Oracle Machine Learning approaches this need for faster and easier solution deployment in several ways. First, as a result of using in-database machine learning models, SQL users can immediately use models for scoring through SQL queries. This means that any application or dashboard that can work with SQL can immediately score data, either in batch or interactively on individual rows, With the introduction of Oracle REST Data Services, those same models can be used via REST invocations.
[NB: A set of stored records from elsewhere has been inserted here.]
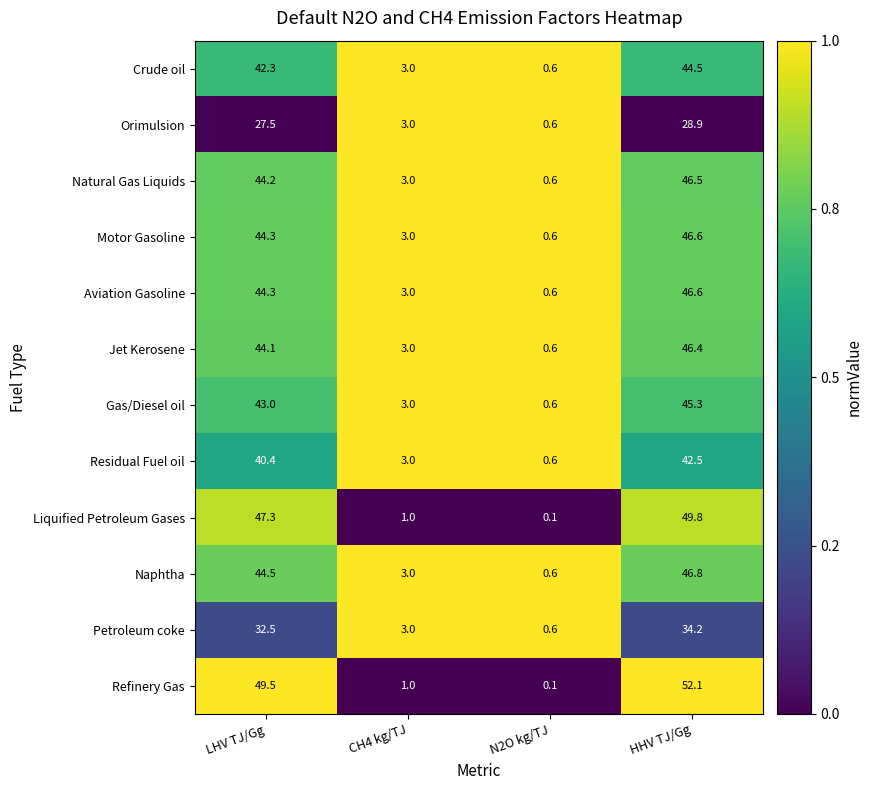

How many data points in Naphtha are less than 44?

2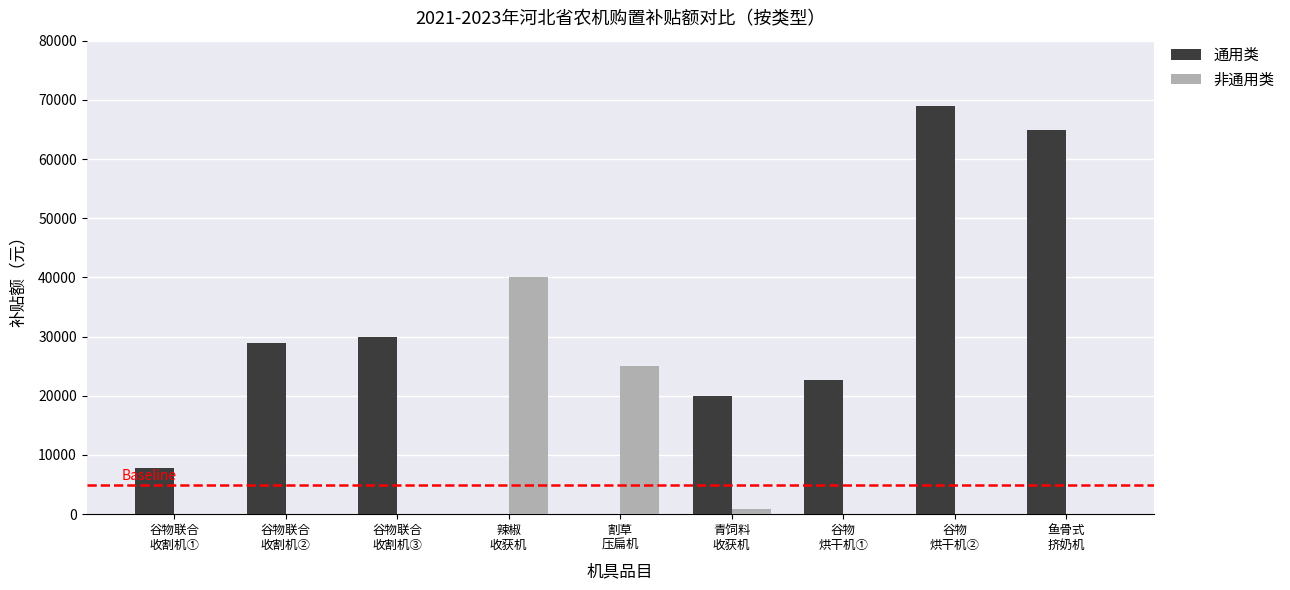

What is the sum of all 通用类 values?

243300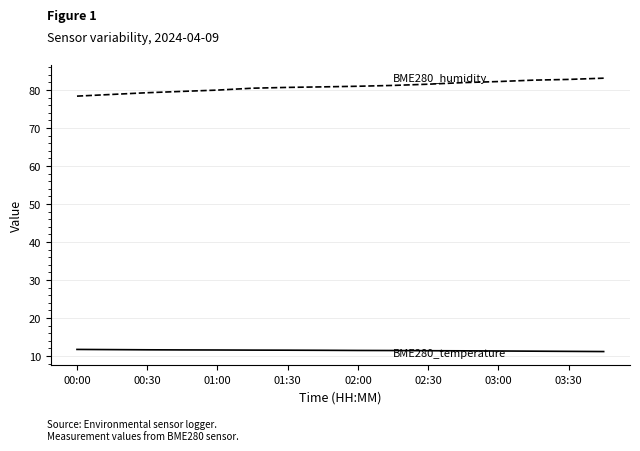

What is the maximum value shown in the chart?

83.1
Second, as discussed above, embedded execution can enable some aspects of scalability, but equally or even more important is the ability to deploy R and Python user-defined functions in production easily through SQL invocation. If a data scientist produces powerful visualizations or uses algorithms available in open source packages, putting these results into production often involves ad hoc solutions that require spawning separate analytical engines, managing data movement, and addressing backup, recovery, and security issues explicitly. This can greatly increase solution deployment complexity and lead to the delay or failure of a data science / machine learning project. Using OML4R or OML4Py embedded execution allows immediate deployment of user-defined functions where the results can be returned as a database table. Structured data frame results are available directly as a table, while images from R or Python visualization capabilities can also be returned as a table with a BLOB column containing the PNG image(s). In addition, both structured and image data can be returned as XML for use by components that naturally work with XML.
These three key attributes—automated, scalable, and production-ready—enable users to increase their productivity, achieve enterprise goals faster and more easily, and with the time savings, innovate more.